Most Episcopal Church congregations are mainly composed not of cradle Episcopalians, but of refugees from other faiths and denominations.  And even the cradle Episcopalians usually have come back to the faith, newly conceived and reordered with the changes in understanding from Biblical studies, the introduction of the “new” prayer book in 1979, and perhaps more recent authorized liturgical adaptation (e.g. “Enriching our Worship”) using inclusive and expansive language, and newer understandings of gender, interpersonal relationships, and sexual ethics.  Those who return to the faith in  “traditionalist” congregations that still use Rite I or the 1928 Prayer Book come often because of new understanding and new relationship they personally have established with the rites and the faith.  In a sense, we are all people who have left the small world and crossed over into terra incognita, into the tender mercies of God’s larger family. 

Of course, we need to respect boundaries when they are appropriate, since they protect us and others from abuse and the harm of the inappropriate.  Without them, we are at the mercy of others.  But in general, border crossing is a  good thing. 

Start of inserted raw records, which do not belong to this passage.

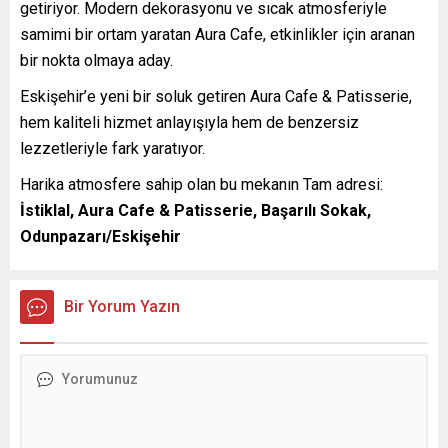
getiriyor. Modern dekorasyonu ve sıcak atmosferiyle
samimi bir ortam yaratan Aura Cafe, etkinlikler için aranan
bir nokta olmaya aday.
Eskişehir’e yeni bir soluk getiren Aura Cafe & Patisserie,
hem kaliteli hizmet anlayışıyla hem de benzersiz
lezzetleriyle fark yaratıyor.
Harika atmosfere sahip olan bu mekanın Tam adresi:
İstiklal, Aura Cafe & Patisserie, Başarılı Sokak,
Odunpazarı/Eskişehir
Bir Yorum Yazın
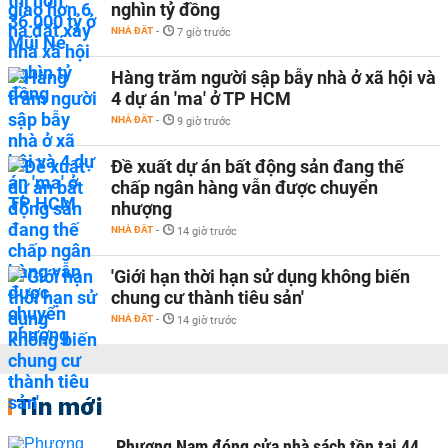
nghìn tỷ đồng
NHÀ ĐẤT
-
7 giờ trước
Hàng trăm người sập bẫy nhà ở xã hội và
4 dự án 'ma' ở TP HCM
NHÀ ĐẤT
-
9 giờ trước
Đề xuất dự án bất động sản đang thế
chấp ngân hàng vẫn được chuyển
nhượng
NHÀ ĐẤT
-
14 giờ trước
'Giới hạn thời hạn sử dụng không biến
chung cư thành tiêu sản'
NHÀ ĐẤT
-
14 giờ trước
Tin mới
Phương Nam đóng cửa nhà sách tồn tại 44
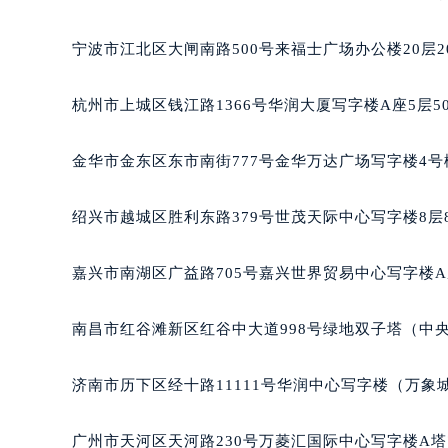
合肥市蜀山区潜山路111号万象城华润
泉州市丰泽区宝洲路729号浦西万达中
宁波市江北区大闸南路500号来福士广场办公楼20层2
青岛市南区山东路6号华润大厦B座2
烟台市芝罘区胜利路139号万达金融中
杭州市上城区钱江路1366号华润大厦写字楼A座5层5
长春市朝阳区西安大路727号中银大厦
贵阳市南明区都司高架桥路33号亨特
金华市金东区东市南街777号金华万达广场写字楼4号楼
昆明市盘龙区北京路928号同德昆明
石家庄市长安区中山东路39号勒泰中
绍兴市越城区胜利东路379号世茂天际中心写字楼8层
西安市碑林区南关正街88号华侨城长
海口市龙华区金贸东路5号海口华润大厦
嘉兴市南湖区广益路705号嘉兴世界贸易中心写字楼A座
唐山市路南区新华东道100号万达广场
台州市椒江区东海大道1800号腾达中
南昌市红谷滩新区红谷中大道998号绿地双子塔（中央
内蒙古自治区呼和浩特市玉泉区大学西
甘肃省兰州市七里河区西津西路16号兰
济南市历下区经十路11111号华润中心写字楼（万象城
重庆市解放碑渝中区民权路28号英利
黑龙江省大庆市萨尔图区会战大街欧
广州市天河区天河路230号万菱汇国际中心写字楼A塔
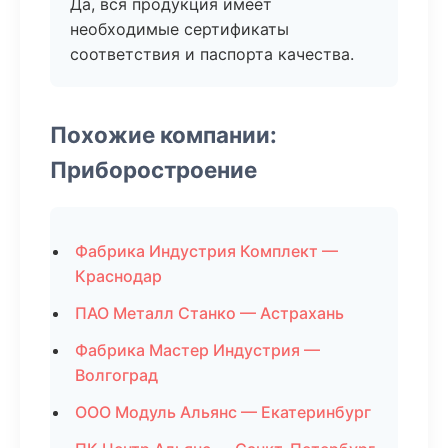
Да, вся продукция имеет
необходимые сертификаты
соответствия и паспорта качества.
Похожие компании:
Приборостроение
Фабрика Индустрия Комплект —
Краснодар
ПАО Металл Станко — Астрахань
Фабрика Мастер Индустрия —
Волгоград
ООО Модуль Альянс — Екатеринбург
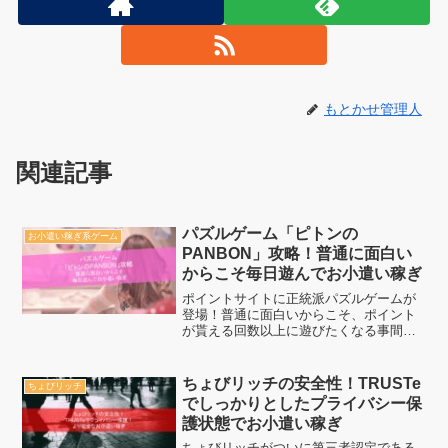
もとかせ管理人
関連記事
パズルゲーム「ピトンの
お小遣い稼ぎ系ゲーム
PANBON」攻略！普通に面白い
からこそ毎日遊んでお小遣い稼ぎ
ポイントサイトに正統派パズルゲームが
登場！普通に面白いからこそ、ポイント
が貰える回数以上に遊びたくなる事間違
いなし！パズルゲーム好きなら必見のピ
トンのPANBONとは、一体何なのかを紹
介したいと思います。ぜひ、遊んでコツ
ちょびリッチの安全性！TRUSTe
ちょびリッチ
コツお小遣い稼ぎをし...
でしっかりとしたプライバシー保
護状態でお小遣い稼ぎ
ちょびリッチがついに第三者認定である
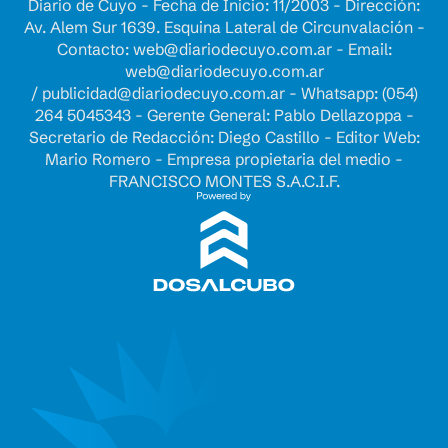
Diario de Cuyo - Fecha de Inicio: 11/2003 - Dirección:
Av. Alem Sur 1639. Esquina Lateral de Circunvalación -
Contacto:
web@diariodecuyo.com.ar
- Email:
web@diariodecuyo.com.ar
/
publicidad@diariodecuyo.com.ar
-
Whatsapp: (054)
264 5045343 - Gerente General: Pablo Dellazoppa -
Secretario de Redacción: Diego Castillo - Editor Web:
Mario Romero - Empresa propietaria del medio -
FRANCISCO MONTES S.A.C.I.F.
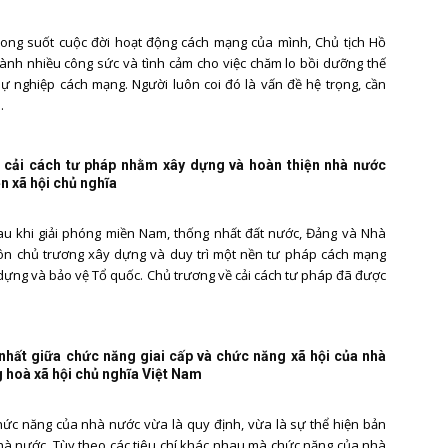
rong suốt cuộc đời hoạt động cách mạng của mình, Chủ tịch Hồ
ành nhiều công sức và tình cảm cho việc chăm lo bồi dưỡng thế
sự nghiệp cách mạng. Người luôn coi đó là vấn đề hệ trọng, cần
.
cải cách tư pháp nhằm xây dựng và hoàn thiện nhà nước
n xã hội chủ nghĩa
au khi giải phóng miền Nam, thống nhất đất nước, Đảng và Nhà
ôn chủ trương xây dựng và duy trì một nền tư pháp cách mạng
ựng và bảo vệ Tổ quốc. Chủ trương về cải cách tư pháp đã được
nhất giữa chức năng giai cấp và chức năng xã hội của nhà
 hoà xã hội chủ nghĩa Việt Nam
hức năng của nhà nước vừa là quy định, vừa là sự thể hiện bản
hà nước. Tùy theo các tiêu chí khác nhau mà chức năng của nhà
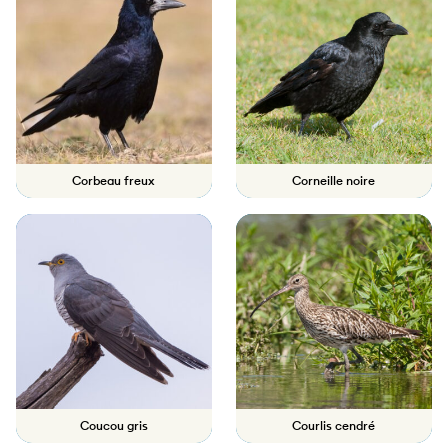
Corbeau freux
Corneille noire
Coucou gris
Courlis cendré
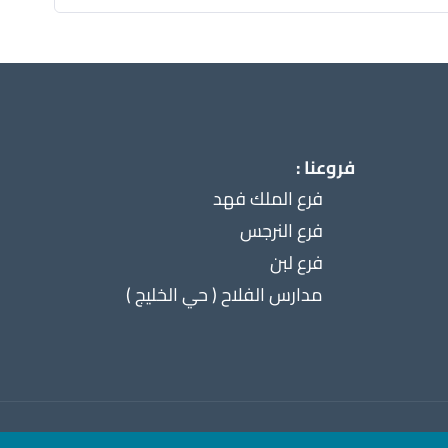
فروعنا :
فرع الملك فهد
فرع النرجس
فرع لبن
مدارس الفلاح ( حي الخليج )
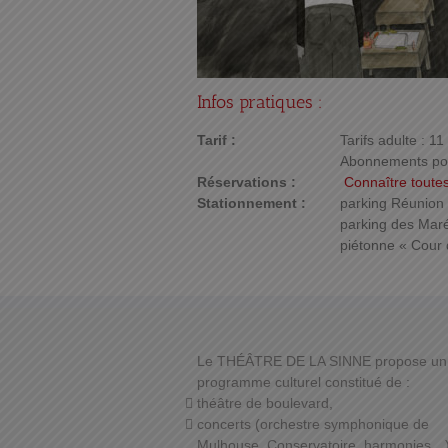
Infos pratiques :
Tarif :
Tarifs adulte : 11
Abonnements pour
Réservations :
Connaître toutes
Stationnement :
parking Réunion :
parking des Maréc
piétonne « Cour d
Le THÉÂTRE DE LA SINNE propose un
programme culturel constitué de :
théâtre de boulevard,
concerts (orchestre symphonique de
Mulhouse, Conservatoire, harmonies…)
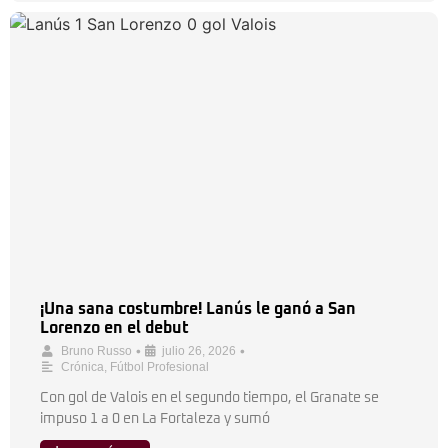
¡Una sana costumbre! Lanús le ganó a San
Lorenzo en el debut
•
•
Bruno Russo
julio 26, 2026
Crónica
,
Fútbol Profesional
Con gol de Valois en el segundo tiempo, el Granate se
impuso 1 a 0 en La Fortaleza y sumó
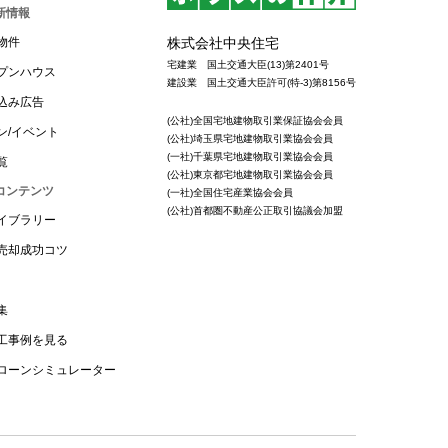
新情報
株式会社中央住宅
物件
宅建業 国土交通大臣(13)第2401号
プンハウス
建設業 国土交通大臣許可(特-3)第8156号
込み広告
(公社)全国宅地建物取引業保証協会会員
ン/イベント
(公社)埼玉県宅地建物取引業協会会員
(一社)千葉県宅地建物取引業協会会員
覧
(公社)東京都宅地建物取引業協会会員
コンテンツ
(一社)全国住宅産業協会会員
(公社)首都圏不動産公正取引協議会加盟
イブラリー
売却成功コツ
集
工事例を見る
ローンシミュレーター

The solemn collect from Good Friday, I think, explains why such border crossings are important in our personal faith: “O God of unchangeable power and eternal light: Look favorably on your whole Church, that wonderful and sacred mystery; by the effectual working of your providence, carry out in tranquility the plan of salvation; let the whole world see and know that things which were cast down are being raised up, and things which had grown old are being made new, and that all things are being brought to their perfection by him through whom all things were made, your Son Jesus Christ our Lord; who lives and reigns with you, in the unity of the Holy Spirit, one God, for ever and ever. Amen.”